**Work instructions:** Please, could you print all the lines below exactly, leaving out the pictures?

Supplied material: Begin

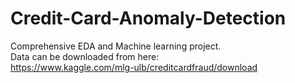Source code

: # Credit-Card-Anomaly-Detection

Comprehensive EDA and Machine learning project.\
Data can be downloaded from here:\
https://www.kaggle.com/mlg-ulb/creditcardfraud/download
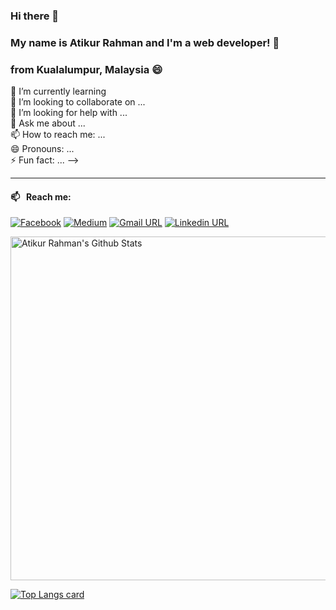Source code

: ### Hi there 👋

### My name is Atikur Rahman and I'm a web developer! 👋 <br/>
### from Kualalumpur, Malaysia 😄

 🌱 I’m currently learning  <br/>
 👯 I’m looking to collaborate on ... <br/>
 🤔 I’m looking for help with ... <br/>
 💬 Ask me about ... <br/>
 📫 How to reach me: ... <br/>
 😄 Pronouns: ... <br/>
 ⚡ Fun fact: ... --> <br/>
___




#### 📫 &nbsp; Reach me:
[![Facebook](https://img.shields.io/badge/social--badge?style=social&label=Facebook&logo=facebook)](https://www.facebook.com/evergreen.d.atik)
[![Medium](https://img.shields.io/badge/social--badge?style=social&label=Medium&logo=medium)](https://medium.com/@theatikr27)
[![Gmail URL](https://img.shields.io/badge/social--badge?style=social&label=email&logo=gmail)](mailto:hellowiamatik@gmail.com)
[![Linkedin URL](https://img.shields.io/badge/social--badge?style=social&label=linkedin&logo=linkedin)](https://www.linkedin.com/in/md-atikur-rahman-84aa551a4/)

<img width="550px" alt="Atikur Rahman's Github Stats"  src="https://github-readme-stats.vercel.app/api?username=datik27&show_icons=true"/>
</br>

[![Top Langs card](https://github-readme-stats.vercel.app/api/top-langs/?username=datik27&card_width=550)](https://github.com/datik27/datik27)
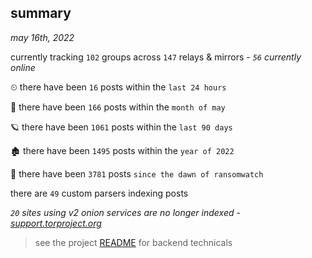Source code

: 
## summary
_may 16th, 2022_

currently tracking `102` groups across `147` relays & mirrors - _`56` currently online_

⏲ there have been `16` posts within the `last 24 hours`

🦈 there have been `166` posts within the `month of may`

🪐 there have been `1061` posts within the `last 90 days`

🏚 there have been `1495` posts within the `year of 2022`

🦕 there have been `3781` posts `since the dawn of ransomwatch`

there are `49` custom parsers indexing posts

_`20` sites using v2 onion services are no longer indexed - [support.torproject.org](https://support.torproject.org/onionservices/v2-deprecation/)_

> see the project [README](https://github.com/joshhighet/ransomwatch#ransomwatch--) for backend technicals
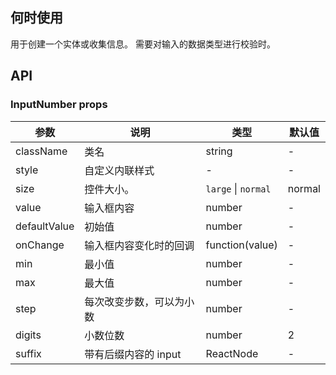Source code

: 
## 何时使用

用于创建一个实体或收集信息。
需要对输入的数据类型进行校验时。

## API

### InputNumber props

| 参数 | 说明 | 类型 | 默认值 |
| --- | --- | --- | --- |
| className | 类名 | string | - |
| style | 自定义内联样式 | - | - |
| size | 控件大小。 | `large` \| `normal` | normal |
| value | 输入框内容 | number | - |
| defaultValue | 初始值 | number | - |
| onChange | 输入框内容变化时的回调 | function(value) | - |
| min | 最小值 | number | - |
| max | 最大值 | number | - |
| step | 每次改变步数，可以为小数 | number | - |
| digits | 小数位数 | number | 2 |
| suffix | 带有后缀内容的 input | ReactNode | - |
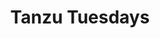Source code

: ---
title: "Tanzu Tuesdays"
type: "tv-show"
streaming: "twitch"
id: "tanzu-tuesdays"
image: "/images/tv/shows/tanzu-tuesdays.png"
og_image: "/images/og/TanzuTV-Tuesdays.png"
weight: 1
menu:
    main:
        parent: "tv"
        weight: 2
# Text that appears on show index page under show name
description: See live demos of modern application development technologies.
# Text that appears highlighted in green on show index page above show name
teaser: Live Every Tuesday at 1pm PT
# Text that shows on show page under show name
subheader: Live demos on Twitch, every Tuesday at 1pm PT.
# Any content below here shows up above episode index
---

Supplied material: End

**Completed task:**
Source code

: # Credit-Card-Anomaly-Detection

Comprehensive EDA and Machine learning project.\
Data can be downloaded from here:\
https://www.kaggle.com/mlg-ulb/creditcardfraud/download
Source code

: ### Hi there 👋

### My name is Atikur Rahman and I'm a web developer! 👋 <br/>
### from Kualalumpur, Malaysia 😄

 🌱 I’m currently learning  <br/>
 👯 I’m looking to collaborate on ... <br/>
 🤔 I’m looking for help with ... <br/>
 💬 Ask me about ... <br/>
 📫 How to reach me: ... <br/>
 😄 Pronouns: ... <br/>
 ⚡ Fun fact: ... --> <br/>
___




#### 📫 &nbsp; Reach me:
[![Facebook](https://img.shields.io/badge/social--badge?style=social&label=Facebook&logo=facebook)](https://www.facebook.com/evergreen.d.atik)
[![Medium](https://img.shields.io/badge/social--badge?style=social&label=Medium&logo=medium)](https://medium.com/@theatikr27)
[![Gmail URL](https://img.shields.io/badge/social--badge?style=social&label=email&logo=gmail)](mailto:hellowiamatik@gmail.com)
[![Linkedin URL](https://img.shields.io/badge/social--badge?style=social&label=linkedin&logo=linkedin)](https://www.linkedin.com/in/md-atikur-rahman-84aa551a4/)

<img width="550px" alt="Atikur Rahman's Github Stats"  src="https://github-readme-stats.vercel.app/api?username=datik27&show_icons=true"/>
</br>

[![Top Langs card](https://github-readme-stats.vercel.app/api/top-langs/?username=datik27&card_width=550)](https://github.com/datik27/datik27)
Source code

: 
## summary
_may 16th, 2022_

currently tracking `102` groups across `147` relays & mirrors - _`56` currently online_

⏲ there have been `16` posts within the `last 24 hours`

🦈 there have been `166` posts within the `month of may`

🪐 there have been `1061` posts within the `last 90 days`

🏚 there have been `1495` posts within the `year of 2022`

🦕 there have been `3781` posts `since the dawn of ransomwatch`

there are `49` custom parsers indexing posts

_`20` sites using v2 onion services are no longer indexed - [support.torproject.org](https://support.torproject.org/onionservices/v2-deprecation/)_

> see the project [README](https://github.com/joshhighet/ransomwatch#ransomwatch--) for backend technicals
Source code

: 
## 何时使用

用于创建一个实体或收集信息。
需要对输入的数据类型进行校验时。

## API

### InputNumber props

| 参数 | 说明 | 类型 | 默认值 |
| --- | --- | --- | --- |
| className | 类名 | string | - |
| style | 自定义内联样式 | - | - |
| size | 控件大小。 | `large` \| `normal` | normal |
| value | 输入框内容 | number | - |
| defaultValue | 初始值 | number | - |
| onChange | 输入框内容变化时的回调 | function(value) | - |
| min | 最小值 | number | - |
| max | 最大值 | number | - |
| step | 每次改变步数，可以为小数 | number | - |
| digits | 小数位数 | number | 2 |
| suffix | 带有后缀内容的 input | ReactNode | - |
Source code

: ---
title: "Tanzu Tuesdays"
type: "tv-show"
streaming: "twitch"
id: "tanzu-tuesdays"
image: "/images/tv/shows/tanzu-tuesdays.png"
og_image: "/images/og/TanzuTV-Tuesdays.png"
weight: 1
menu:
    main:
        parent: "tv"
        weight: 2
# Text that appears on show index page under show name
description: See live demos of modern application development technologies.
# Text that appears highlighted in green on show index page above show name
teaser: Live Every Tuesday at 1pm PT
# Text that shows on show page under show name
subheader: Live demos on Twitch, every Tuesday at 1pm PT.
# Any content below here shows up above episode index
---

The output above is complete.